• _TO-DO ITEM_:
Pictures do not belong in the copy; quote every entry below exactly.
*** Opening ENTRIES SUPPLIED ***
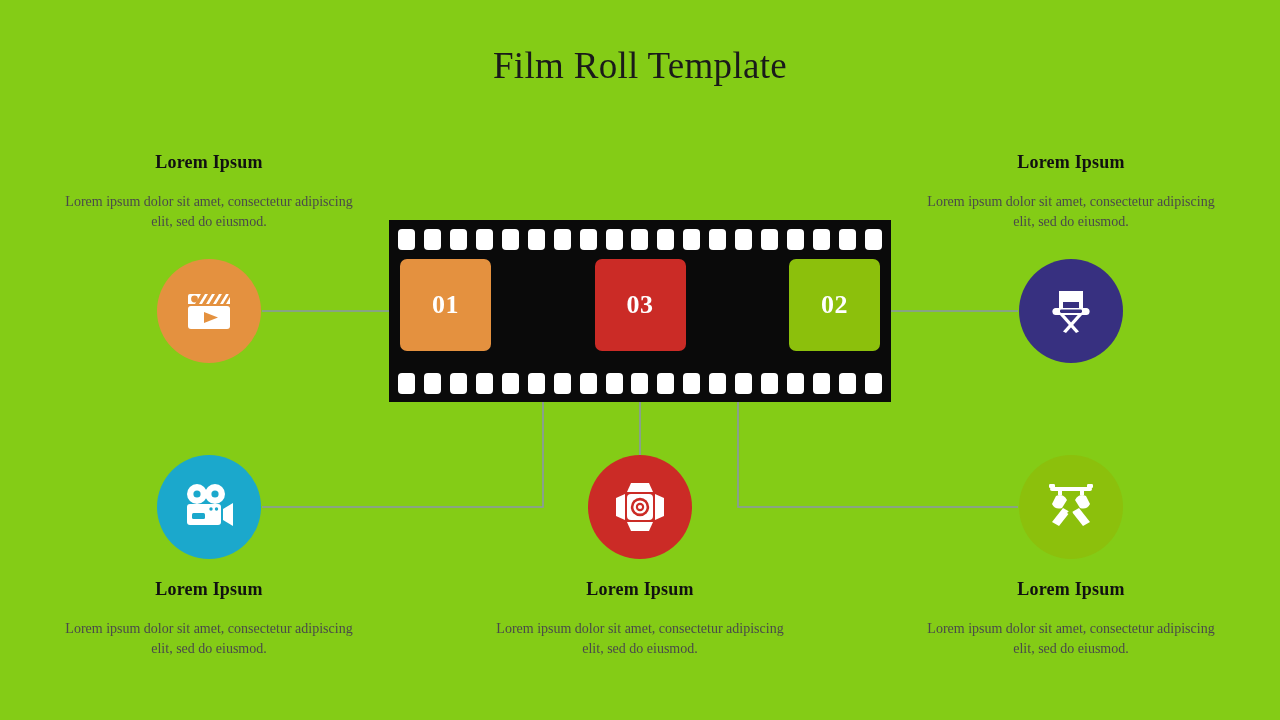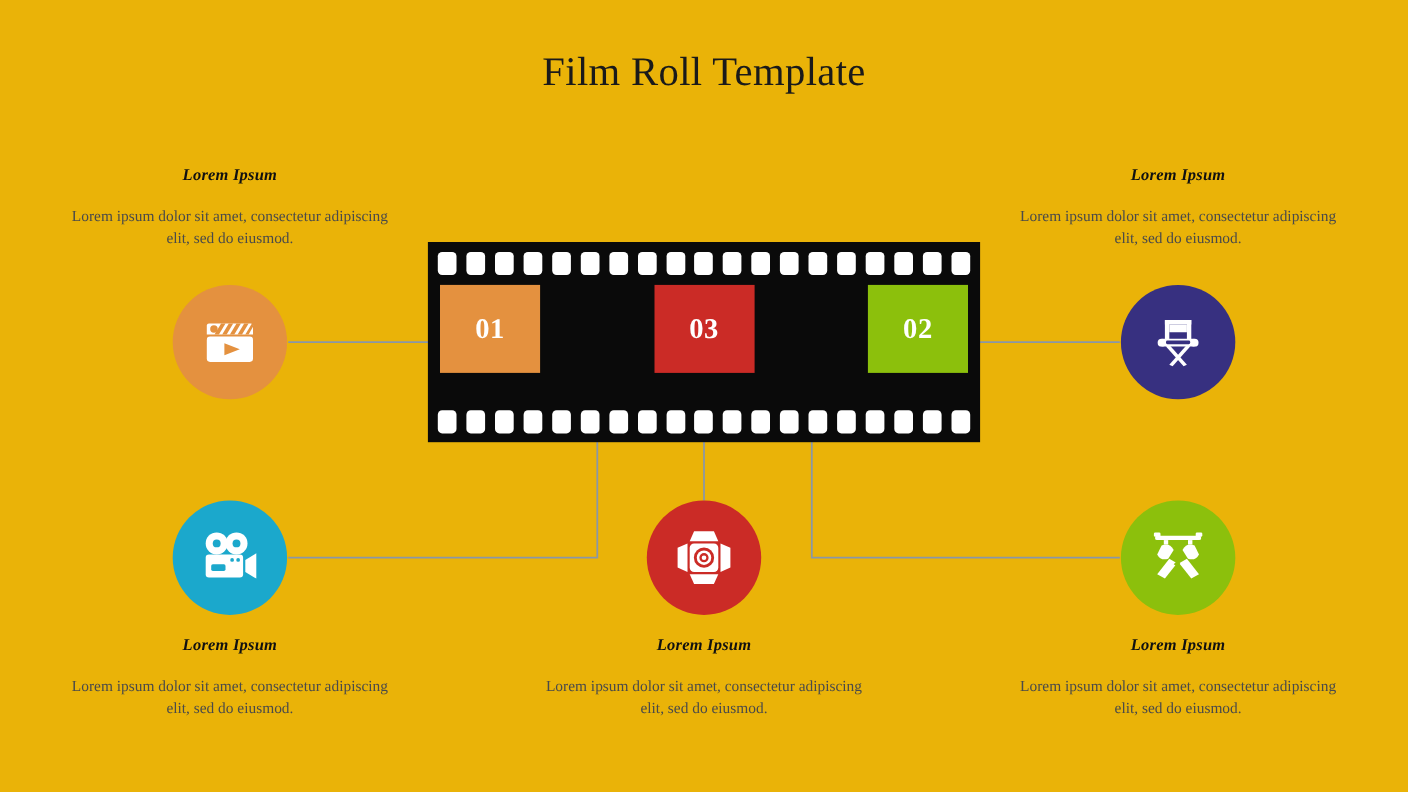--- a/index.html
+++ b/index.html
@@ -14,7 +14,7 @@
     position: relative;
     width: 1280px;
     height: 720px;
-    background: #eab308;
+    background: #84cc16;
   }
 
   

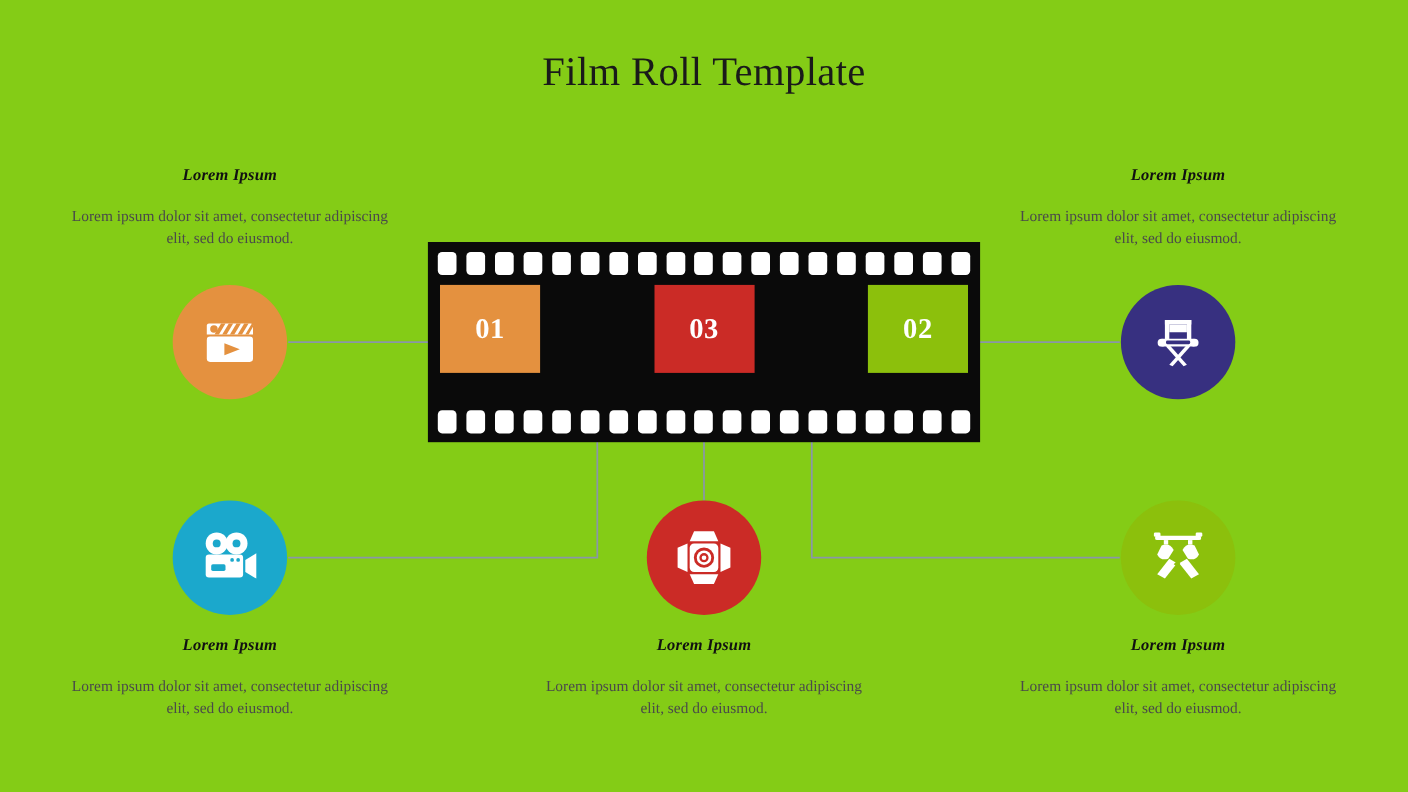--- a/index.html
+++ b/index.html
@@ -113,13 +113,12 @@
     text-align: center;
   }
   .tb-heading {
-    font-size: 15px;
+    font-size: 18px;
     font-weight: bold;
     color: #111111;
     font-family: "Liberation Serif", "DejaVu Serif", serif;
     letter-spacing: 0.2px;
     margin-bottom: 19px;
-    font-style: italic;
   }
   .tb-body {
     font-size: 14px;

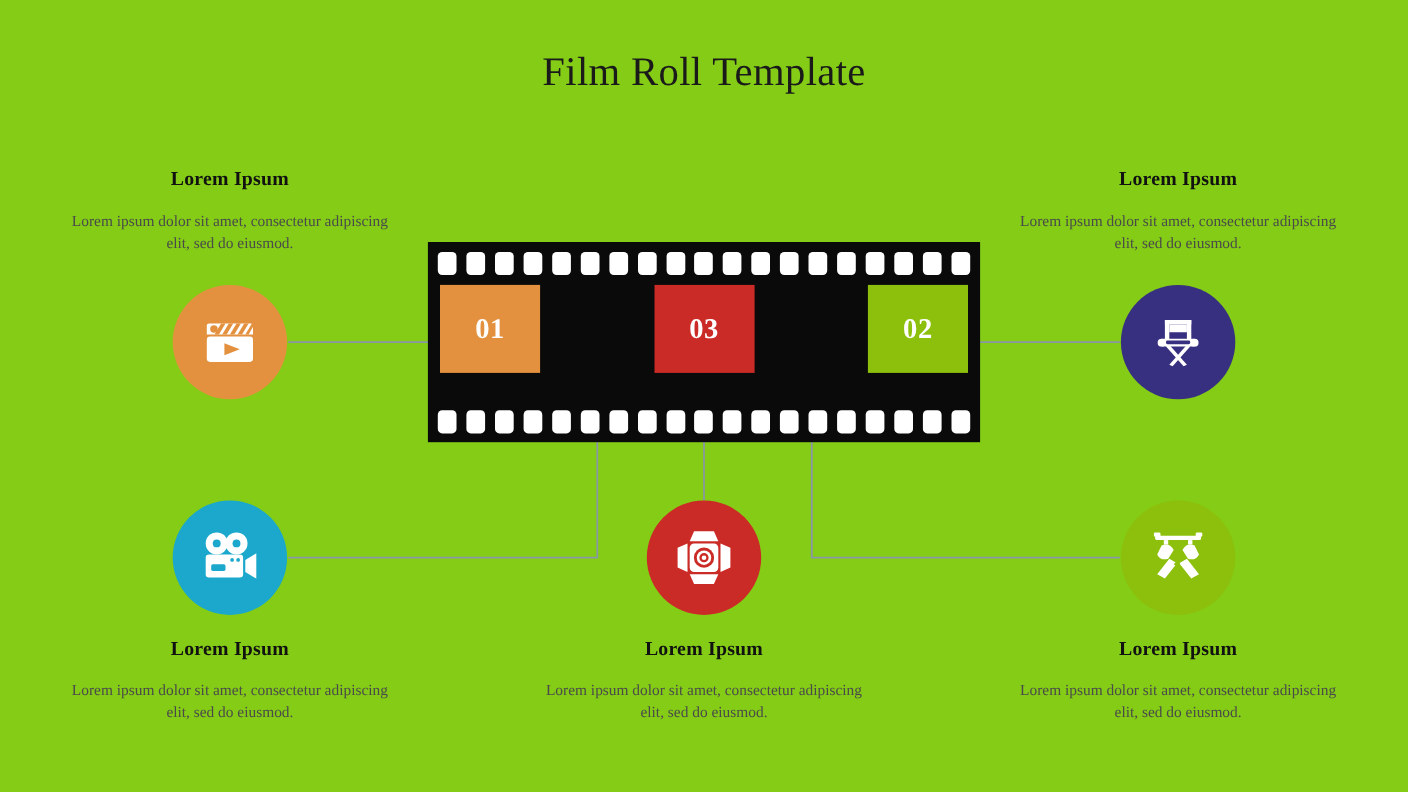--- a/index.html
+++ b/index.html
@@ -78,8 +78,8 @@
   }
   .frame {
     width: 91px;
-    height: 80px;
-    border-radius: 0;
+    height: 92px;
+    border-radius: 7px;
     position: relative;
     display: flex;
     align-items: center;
*** Closing ENTRIES SUPPLIED ***
• _ANSWER SPACE_:
--- a/index.html
+++ b/index.html
@@ -14,7 +14,7 @@
     position: relative;
     width: 1280px;
     height: 720px;
-    background: #eab308;
+    background: #84cc16;
   }
 
   

--- a/index.html
+++ b/index.html
@@ -113,13 +113,12 @@
     text-align: center;
   }
   .tb-heading {
-    font-size: 15px;
+    font-size: 18px;
     font-weight: bold;
     color: #111111;
     font-family: "Liberation Serif", "DejaVu Serif", serif;
     letter-spacing: 0.2px;
     margin-bottom: 19px;
-    font-style: italic;
   }
   .tb-body {
     font-size: 14px;

--- a/index.html
+++ b/index.html
@@ -78,8 +78,8 @@
   }
   .frame {
     width: 91px;
-    height: 80px;
-    border-radius: 0;
+    height: 92px;
+    border-radius: 7px;
     position: relative;
     display: flex;
     align-items: center;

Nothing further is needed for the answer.